Mid-July we doubled the number of URLs being tested which extended the testing time but the actual testing should still finish in 12-13 days (which is longer than the 8-9 days it used to take but not 19). There are a few delays in the pipeline after the testing runs that I know of (and probably several that I don't):
- The batch re-submits any failed tests 2 more times after the run completes to catch any intermittent failures. From the looks of the graphs there is a decent delay before each one. Re-submitting failed tests immediately to get them queued could eliminate the delay.
- There may be delays after the crawl before actually doing the database dump.
- I believe there is a 1-day delay or so from when the dump is created before it is backed up and deleted from local storage.
- I'm pretty sure that the HA import pulls the archived versions and may have it's own additional delays.
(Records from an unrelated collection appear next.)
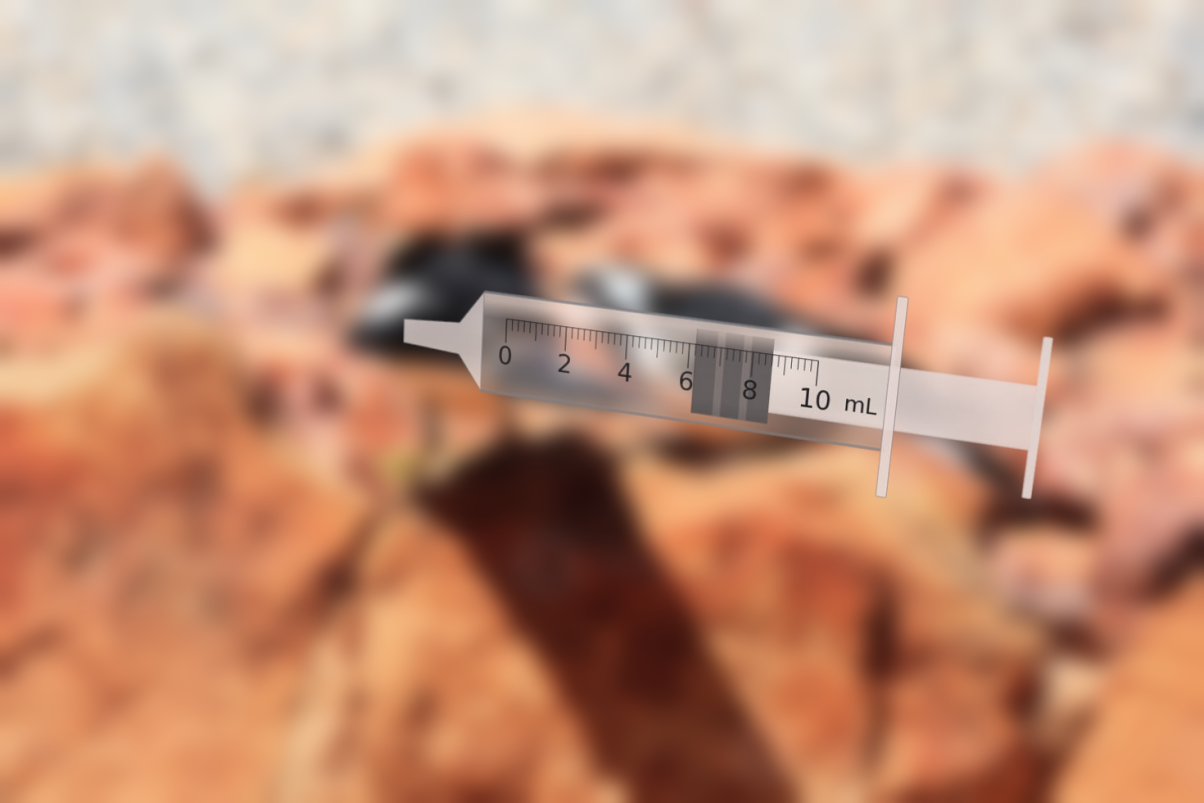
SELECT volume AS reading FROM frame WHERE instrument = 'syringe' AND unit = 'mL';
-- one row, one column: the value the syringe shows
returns 6.2 mL
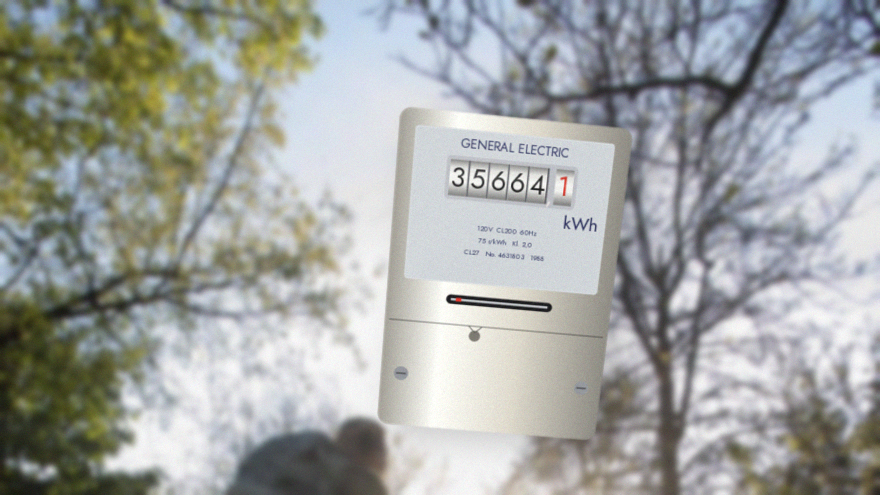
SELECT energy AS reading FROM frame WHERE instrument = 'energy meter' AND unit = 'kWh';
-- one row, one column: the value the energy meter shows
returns 35664.1 kWh
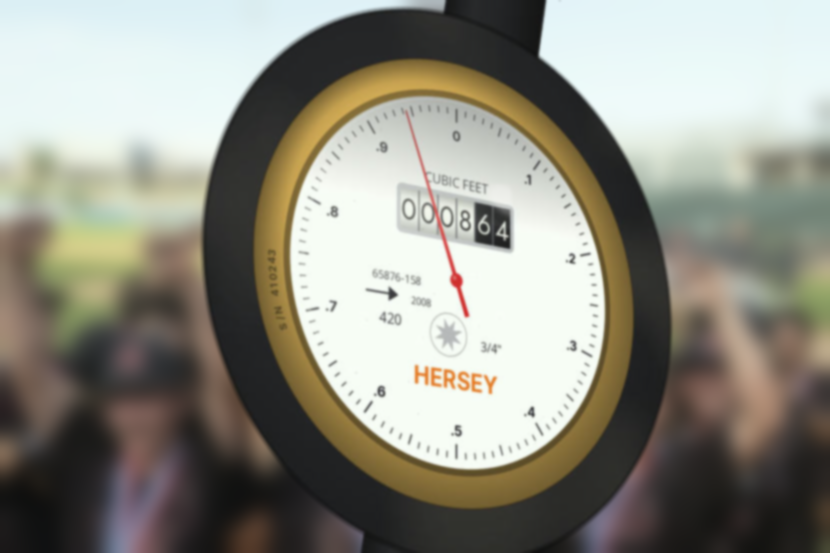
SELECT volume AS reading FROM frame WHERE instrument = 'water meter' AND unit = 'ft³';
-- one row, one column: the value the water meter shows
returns 863.94 ft³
I'm guessing with some tuning and guaranteed "completed" markers we could eliminate some of the delays (PR's always welcome).
As far as getting results the next day, that's not really a goal. Our only real system goal is to make sure a crawl completes before the next one starts. Arguably by using almost the full window we are making best utilization of the limited hardware capacity and I can pretty much guarantee that if more hardware was thrown at it the next day more URLs would be added (originally we wanted to crawl the full 1M URL list but just don't have the capacity). If we ran the crawl in one day and idled the hardware for the rest of the period it would be a pretty big waste.
For discussion's sake, here are some rough numbers on what it would take to scale to be able to run the tests in ~ 1 day:
- The current system consists of 2 2U supermicro Fat Twin servers with 4 servers in each (8 servers total). Fully loaded, each ran around $25k. There are 134 Windows VM's running - figure $100 each for OS licenses. Grand total for one unit of HA capacity (not including hosting/power/bandwidth charges): ~$63,400
- To get the 12 day crawl down to 1 day assume it takes 12x the hardware (agents scale linearly and this assumes some level of server scaling): ~$760k total (~$700k additional)
Managing and hosting that much hardware would also involve some pretty substantial recurring charges for personnel, power and CoLo.
And before someone asks about just scaling up/down in the cloud, it is much more flexible but in no way, shape or form cheaper. 1,608 Windows instances x 24 hours of C4.large is roughly $7500 per crawl (not including bandwidth costs).